Ten doctors retract MMR link to autism - but Andrew Wakefield stands firm
LONDON, UK: Ten doctors who co-authored the study which sparked health fears over the combined MMR (measles, mumps, rubella) jab have said there was insufficient evidence to draw that conclusion.
The study, published in The Lancet in 1998, never proved a link between MMR and autism. However, its findings triggered widespread public concern, and a drop in vaccination rates.
The doctors issued a public retraction on March 3. However, it was not signed by two of the co-authors.
The main thrust of the paper was the discovery of unexpected intestinal problems in children who had autism. The doctors say that "much uncertainty" remains about the nature of these changes, and stress it is important that further research continues.
But they admit that they had not had enough evidence to link the problems to the triple jab - and had under-estimated the storm it would cause.
In a statement, to be published in The Lancet, the doctors say: "We wish to make it clear that, in this paper, no causal link was established between MMR vaccine and autism as the data were insufficient. However, the possibility of such a link was raised and consequent events have had major implications for public health. In view of this, we consider now is the appropriate time that we should together formally retract the interpretation placed upon these findings in the paper."
Last month, The Lancet admitted it would not have published the paper if it had known about what it called a "fatal conflict of interest." The British gastroenterologist, Dr Andrew Wakefield, one of the main authors of the study, was carrying out a second study into whether there were grounds for legal action on behalf of parents of allegedly vaccine-damaged children.
Britain's Chief Medical Officer, Professor Sir Liam Donaldson, also waded into the debate, accusing Dr Wakefield of peddling "poor science,."
Dr Wakefield is one of the two doctors who worked on the study who has not issued a retraction.
MMR uptake has fallen as low as 60 per cent in some areas of the United Kingdom, leaving British children vulnerable to disease.
The Wakefield study, which was conducted on 12 children, was done about eight years after the children had been vaccinated and involved parents remembering whether the autism symptoms occurred around the same time as the vaccination.
The suggestion of a link triggered a collapse in public confidence in the MMR vaccine. The possibility of such a link has since been discredited on scientific grounds by several rigorous subsequent studies, but some parents have clung to the findings and health officials say that vaccination rates have fallen dangerously low since its publication. Immunisation rates also fell in other European countries after the research was published.
"We wish to make it clear that, in this paper, no causal link was established between (the) vaccine and autism, as the data were insufficient. However, the possibility of such a link was raised," the scientists said in the retraction. "Consequent events have had major implications for public health. In view of this, we consider now is the appropriate time that we should together formally retract the interpretation placed on these findings in the paper."

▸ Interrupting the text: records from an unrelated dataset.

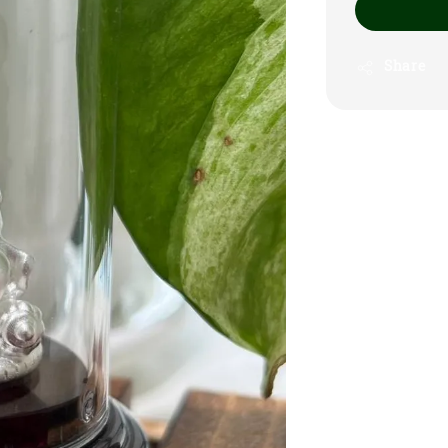
Share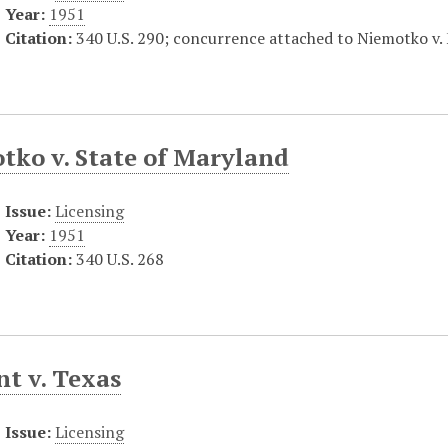
Year:
1951
Citation:
340 U.S. 290; concurrence attached to Niemotko v. 
tko v. State of Maryland
Issue:
Licensing
Year:
1951
Citation:
340 U.S. 268
t v. Texas
Issue:
Licensing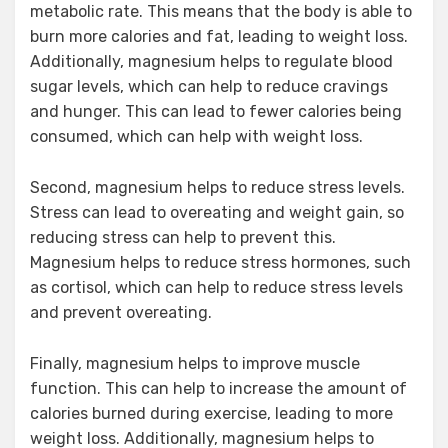
metabolic rate. This means that the body is able to
burn more calories and fat, leading to weight loss.
Additionally, magnesium helps to regulate blood
sugar levels, which can help to reduce cravings
and hunger. This can lead to fewer calories being
consumed, which can help with weight loss.
Second, magnesium helps to reduce stress levels.
Stress can lead to overeating and weight gain, so
reducing stress can help to prevent this.
Magnesium helps to reduce stress hormones, such
as cortisol, which can help to reduce stress levels
and prevent overeating.
Finally, magnesium helps to improve muscle
function. This can help to increase the amount of
calories burned during exercise, leading to more
weight loss. Additionally, magnesium helps to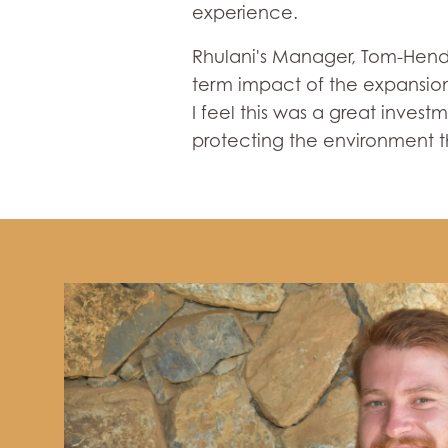
experience.
Rhulani's Manager, Tom-Hendri
term impact of the expansion.
I feel this was a great inves
protecting the environment t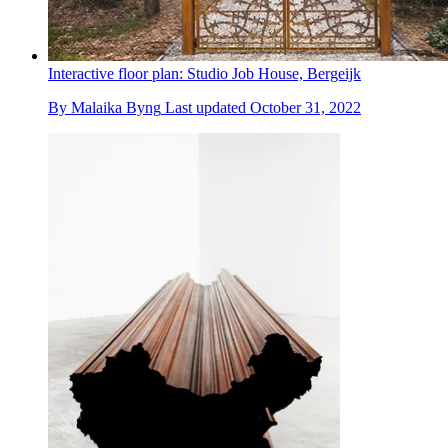
Interactive floor plan: Studio Job House, Bergeijk
By
Malaika Byng
Last updated
October 31, 2022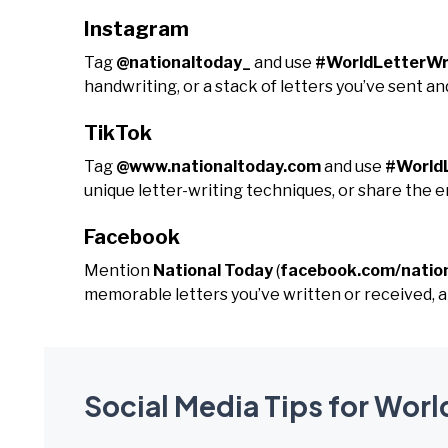
Instagram
Tag
@nationaltoday_
and use
#WorldLetterWr
handwriting, or a stack of letters you’ve sent an
TikTok
Tag
@www.nationaltoday.com
and use
#World
unique letter-writing techniques, or share the 
Facebook
Mention
National Today
(
facebook.com/natio
memorable letters you’ve written or received, a
Social Media Tips for Worl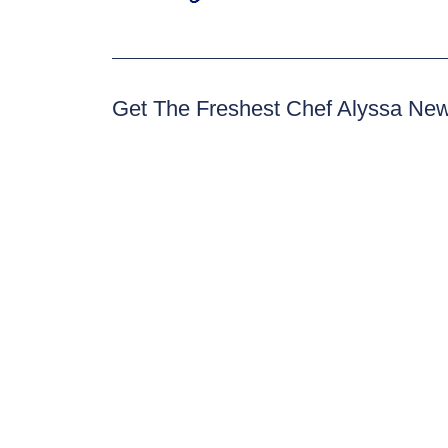
Get The Freshest Chef Alyssa Ne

The scientists, led by Dr. Simon Murch, a paediatric gastroenterologist at the Royal Free Hospital in London, work for institutions ranging from the Institute of Child Health in Liverpool, England, to Cambridge University.
The retraction has not been signed by the main author of the original paper, Dr Wakefield, nor by one other author, Peter Harvey.
The group writing the retraction said it could not contact a third scientist involved with the original work, John Linnell.
Dr Wakefield and Dr Harvey could not be reached immediately for comment. Wakefield has maintained that the suggestion of a link between the vaccine and autism is valid, despite the findings of authoritative groups such as the World Health Organisation and the US Institute of Medicine.